*TAREFA A*
Transcreva com fidelidade todas as linhas da listagem de cenas fotografadas com parâmetros de lente, do começo ao fim. Deixe as imagens de fora da resposta.

*TEXTO BASE*
▼
E tem, obviamente, uma galera que é racista mesmo. Eu conheço, sei que é puro racismo. Sei de um pessoal que é simplesmente violento e entrou na polícia para ter licença para apontar fuzil na cara de gente preta sem que o resto da sociedade percebesse que são racistas (bom, eu sou preto e percebi desde a época da escola, né?). Como eu tenho a impressão de que mesmo a base do militarismo (os praças) estão passando por um novo processo de embranquecimento (ATENÇÃO! É impressão minha e ainda não tenho certeza do que tô falando), essa veia racista da polícia militar tende a crescer. E claro, isso me deixa com medo. O agente de segurança pública que deveria fazer eu me sentir seguro se torna uma ameaça. Não tem Chapolim Colorado para nos proteger.
▲
*TAREFA B*
Responda com base no texto sobre racismo na polícia militar:
(i) Desde quando quem narra diz ter percebido o racismo desse pessoal?
(ii) Quem deveria fazer quem narra se sentir seguro e, segundo o texto, se torna uma ameaça?
(iii) Que personagem não existe para proteger, de acordo com o texto?

*Cenas fotografadas com parâmetros de lente*
▼
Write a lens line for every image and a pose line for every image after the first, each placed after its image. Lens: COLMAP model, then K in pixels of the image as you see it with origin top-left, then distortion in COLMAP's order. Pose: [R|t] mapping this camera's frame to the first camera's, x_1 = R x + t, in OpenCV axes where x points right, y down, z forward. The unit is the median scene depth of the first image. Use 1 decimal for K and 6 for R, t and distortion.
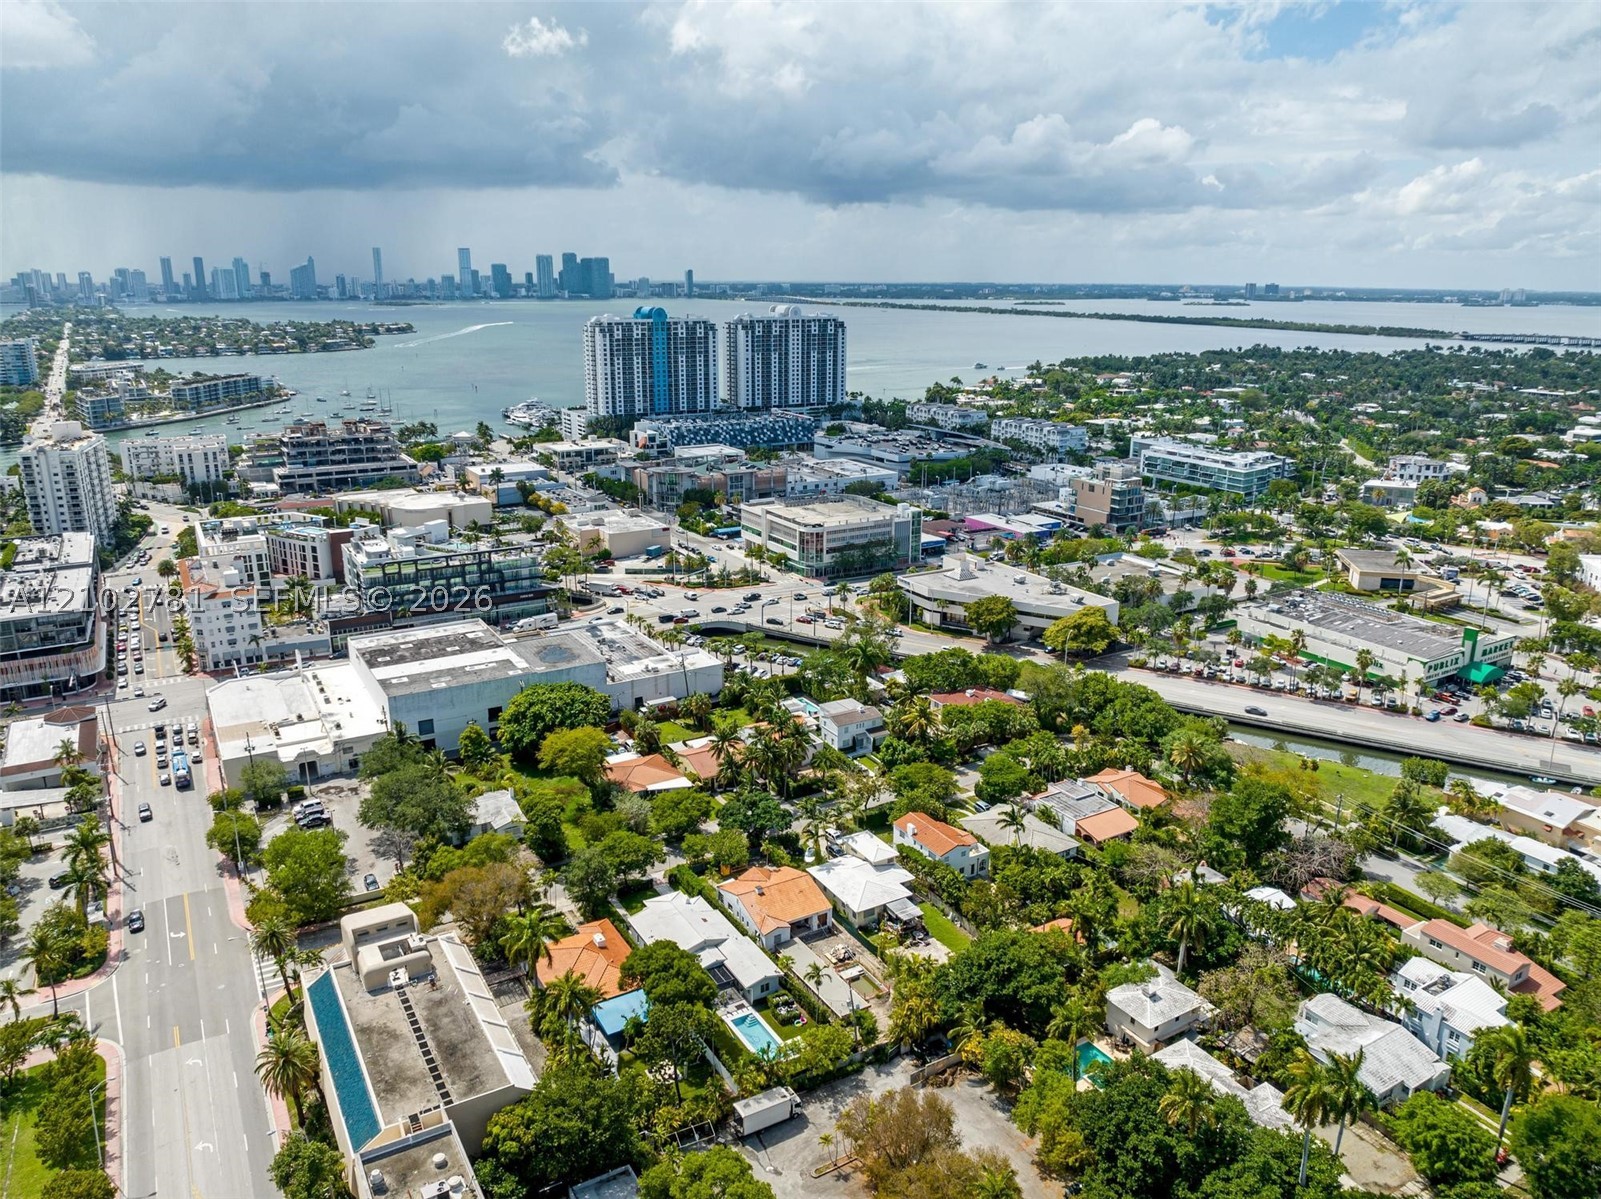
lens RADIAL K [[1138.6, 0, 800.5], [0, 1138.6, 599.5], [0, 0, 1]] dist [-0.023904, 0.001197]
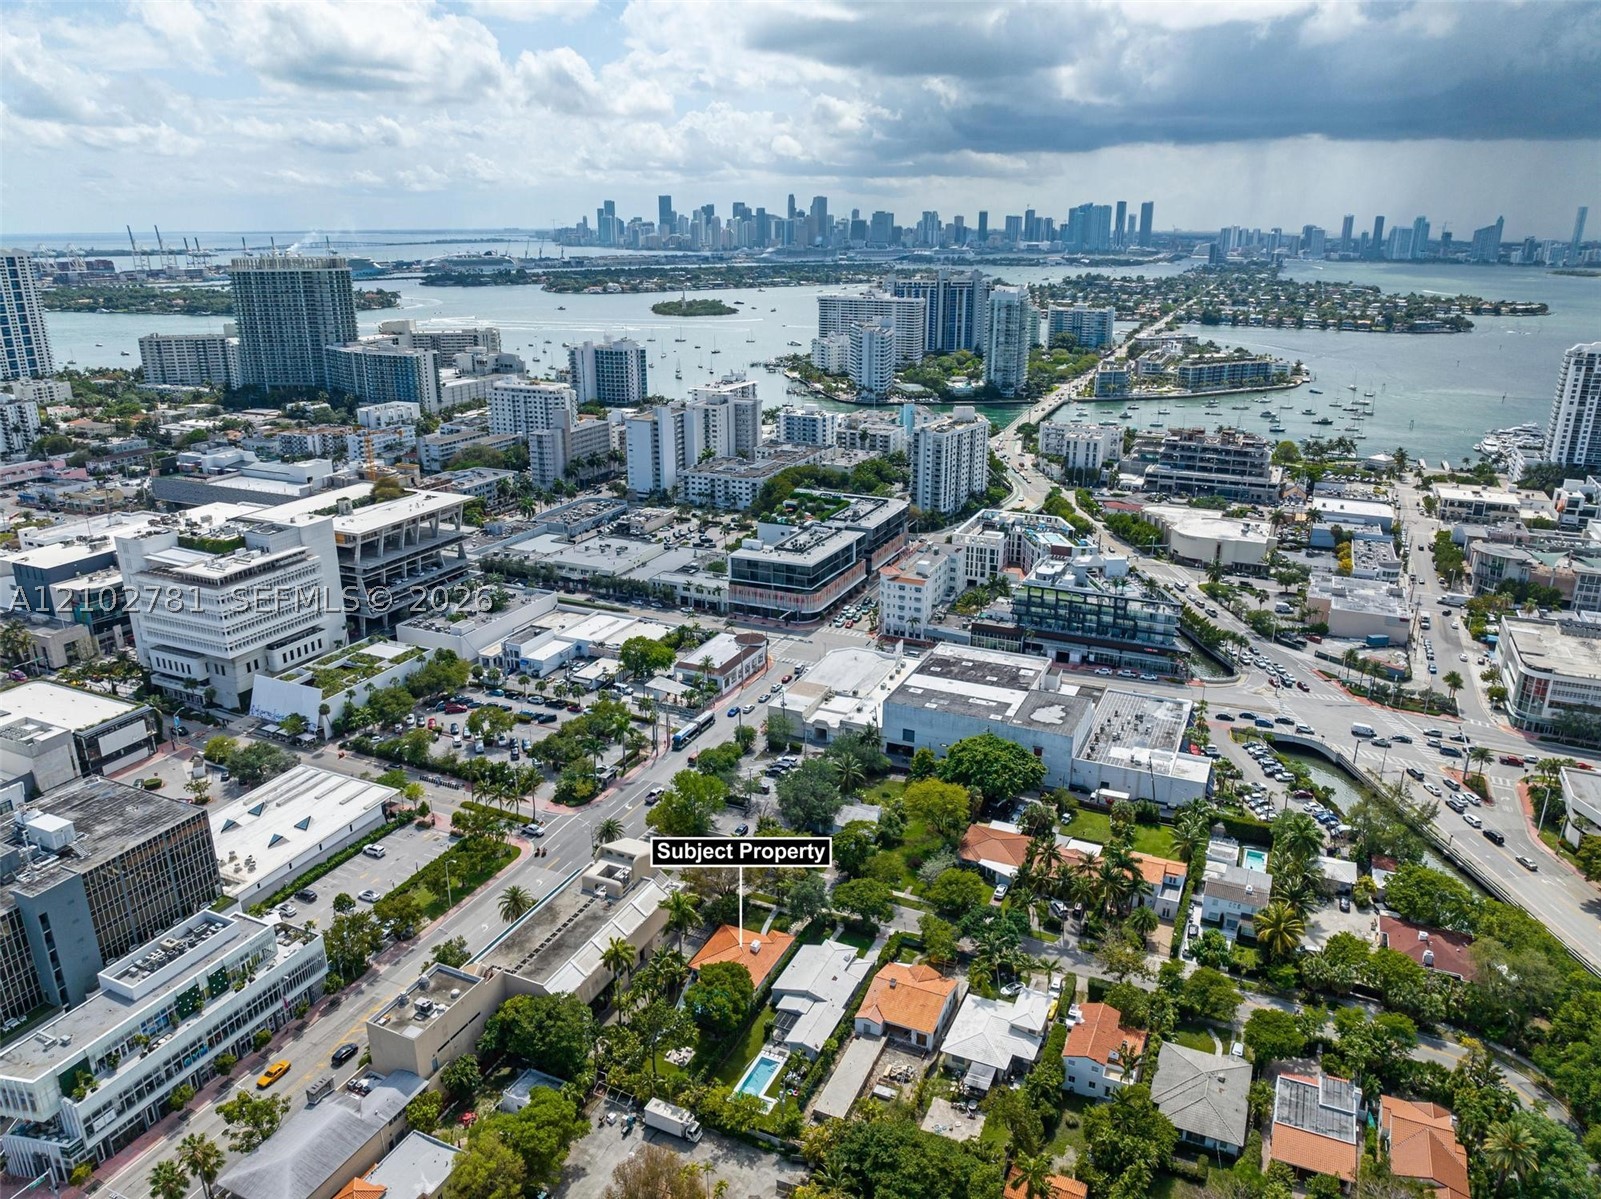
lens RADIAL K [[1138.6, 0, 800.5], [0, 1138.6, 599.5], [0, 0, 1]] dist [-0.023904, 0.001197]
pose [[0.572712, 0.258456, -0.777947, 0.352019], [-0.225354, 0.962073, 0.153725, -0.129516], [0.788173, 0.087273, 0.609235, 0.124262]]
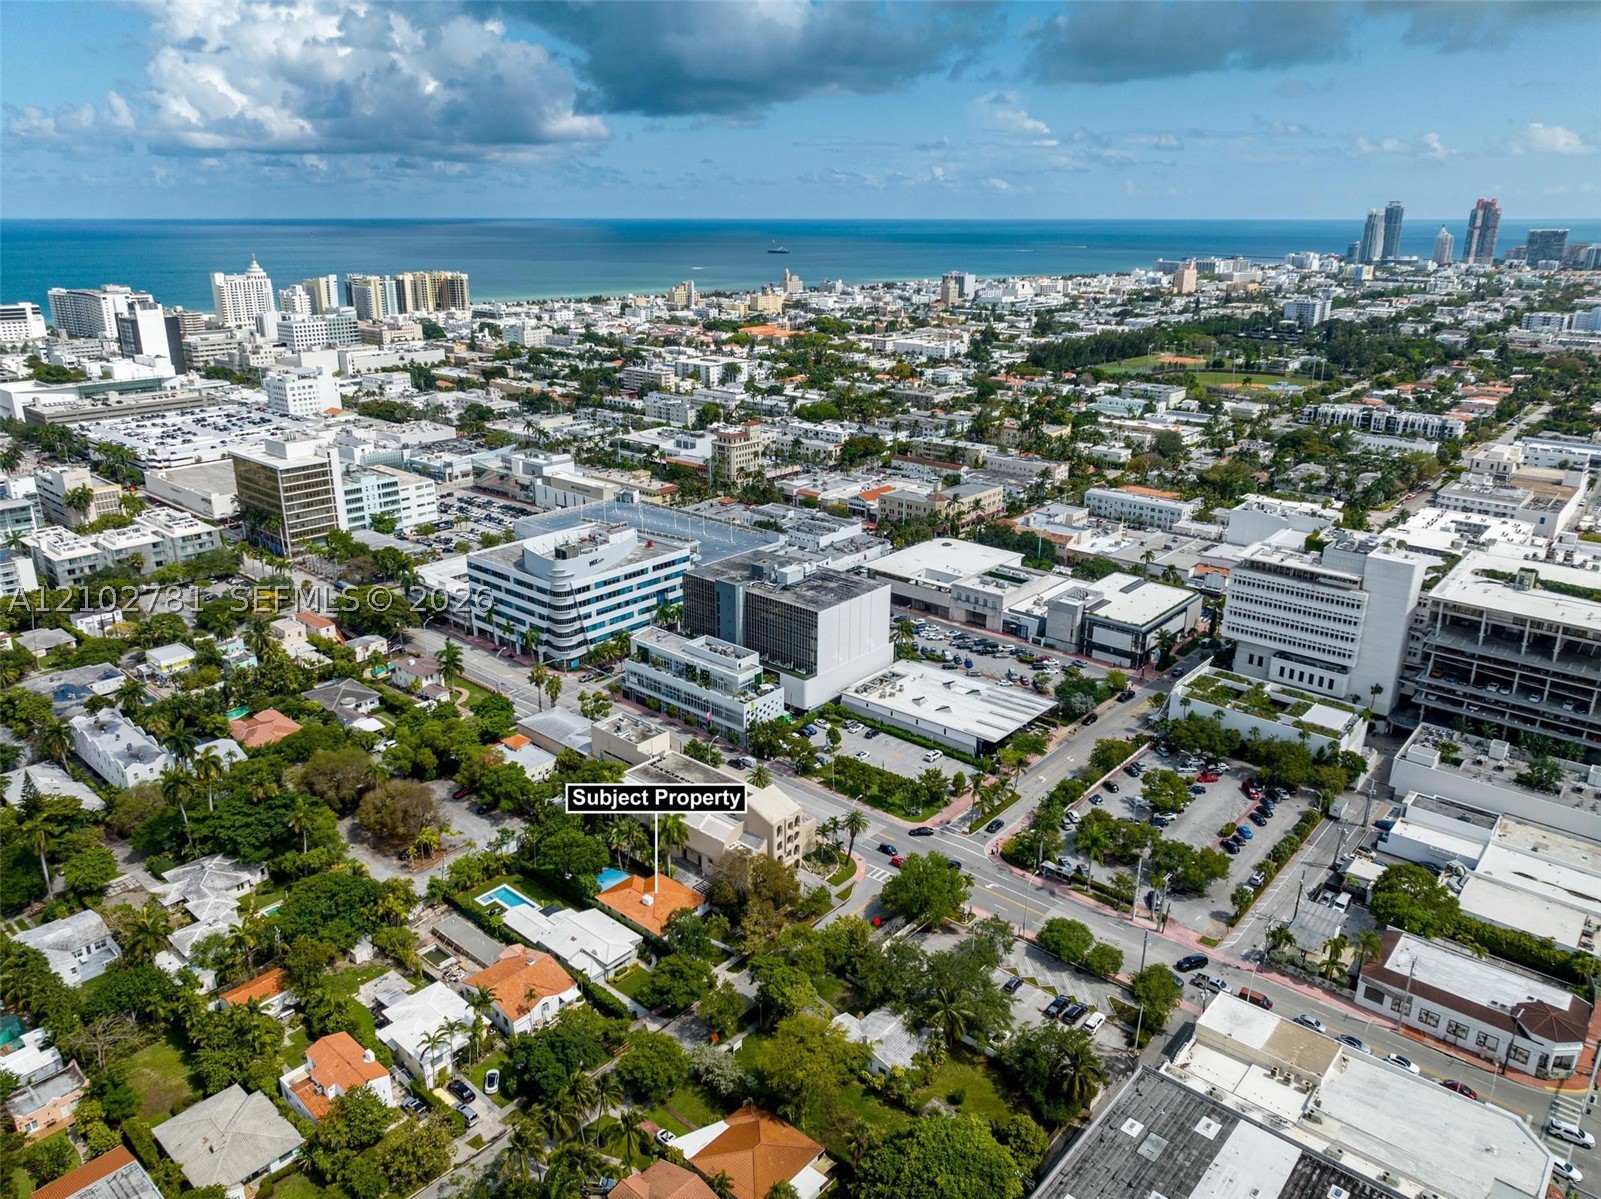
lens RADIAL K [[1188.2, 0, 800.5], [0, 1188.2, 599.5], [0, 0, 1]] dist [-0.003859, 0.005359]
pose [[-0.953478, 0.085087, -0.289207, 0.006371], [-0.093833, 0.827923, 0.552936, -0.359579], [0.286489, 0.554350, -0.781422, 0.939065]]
▲
*RESPOSTA A*
Write a lens line for every image and a pose line for every image after the first, each placed after its image. Lens: COLMAP model, then K in pixels of the image as you see it with origin top-left, then distortion in COLMAP's order. Pose: [R|t] mapping this camera's frame to the first camera's, x_1 = R x + t, in OpenCV axes where x points right, y down, z forward. The unit is the median scene depth of the first image. Use 1 decimal for K and 6 for R, t and distortion.
lens RADIAL K [[1138.6, 0, 800.5], [0, 1138.6, 599.5], [0, 0, 1]] dist [-0.023904, 0.001197]
lens RADIAL K [[1138.6, 0, 800.5], [0, 1138.6, 599.5], [0, 0, 1]] dist [-0.023904, 0.001197]
pose [[0.572712, 0.258456, -0.777947, 0.352019], [-0.225354, 0.962073, 0.153725, -0.129516], [0.788173, 0.087273, 0.609235, 0.124262]]
lens RADIAL K [[1188.2, 0, 800.5], [0, 1188.2, 599.5], [0, 0, 1]] dist [-0.003859, 0.005359]
pose [[-0.953478, 0.085087, -0.289207, 0.006371], [-0.093833, 0.827923, 0.552936, -0.359579], [0.286489, 0.554350, -0.781422, 0.939065]]

*RESPOSTA B*
(i) Desde a época da escola.
(ii) O agente de segurança pública.
(iii) Chapolim Colorado.